Diese und andere Schönheit ist das erklärte Ziel Nick Guests, des jungen schwulen Oxford-Absolventen, durch dessen Perspektive uns Hollinghurst in „The Line of Beauty“ noch einmal einen Blick auf die Achtzigerjahre werfen lässt. Zeitlich knüpft der Roman dabei genau an „Die Schwimmbad-Bibliothek“ an. Es ist das Jahr 1983, die Eiserne Lady hat gerade triumphal ihre zweite Amtszeit angetreten, und die Wirtschaft floriert – zumindest für diejenigen, denen es ohnehin schon gut geht und die den Willen haben, ihre Ziele ohne Skrupel zu verfolgen. Die Feddens, die Eltern von Nicks Collegefreund und heimlichem Schwarm Toby, gehören auf jeden Fall zu dieser Art Menschen, Rachel mit ihrem Familienreichtum und Gerald mit seiner absehbar glänzenden politischen Karriere in der Thatcher-Regierung. Nick zieht zu ihnen in ein Zimmer im Dachgeschoss und lässt sich sehr bereitwillig auf den Glamour ihres Lebens ein, wohl wissend, dass er niemals wirklich dazugehören wird. Seine Homosexualität ist für die Feddens kein Problem, solange sie nicht thematisiert wird.

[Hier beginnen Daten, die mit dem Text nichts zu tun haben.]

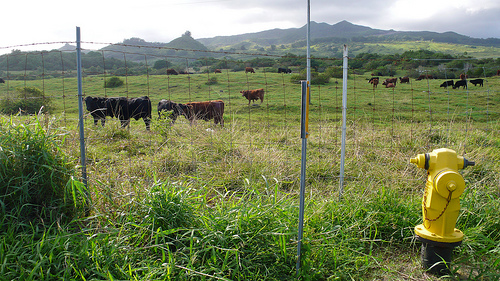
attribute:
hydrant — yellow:
[409, 142, 468, 249]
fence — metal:
[80, 36, 371, 222]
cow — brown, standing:
[235, 84, 264, 107]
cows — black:
[79, 88, 159, 142]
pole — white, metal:
[322, 49, 353, 196]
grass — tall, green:
[41, 134, 390, 278]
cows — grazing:
[108, 69, 494, 121]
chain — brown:
[422, 185, 456, 219]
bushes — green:
[2, 133, 82, 236]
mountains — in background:
[198, 26, 499, 56]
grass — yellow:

Der Gang durch die Achtzigerjahre wird exemplarisch in vier Kapiteln beschritten. Im ersten begegnen wir einem unsicheren Nick, ebenso fasziniert wie eingeschüchtert, einerseits vom selbstverständlichen Luxus, in dem er mit einem Mal leben darf, andererseits von den Möglichkeiten, die sich einem jungen Schwulen in London bieten. Im nächsten Kapitel kennt er sich in der Szene bereits bestens aus und ist liiert mit Wani Ouradi, einem jungen Millionär, der ihn mit der Modedroge und der Hartherzigkeit der Zeit bekannt macht. Wani lebt ein Doppelleben, komplett mit Verlobter, und erst Aids reißt diese Fassade ein.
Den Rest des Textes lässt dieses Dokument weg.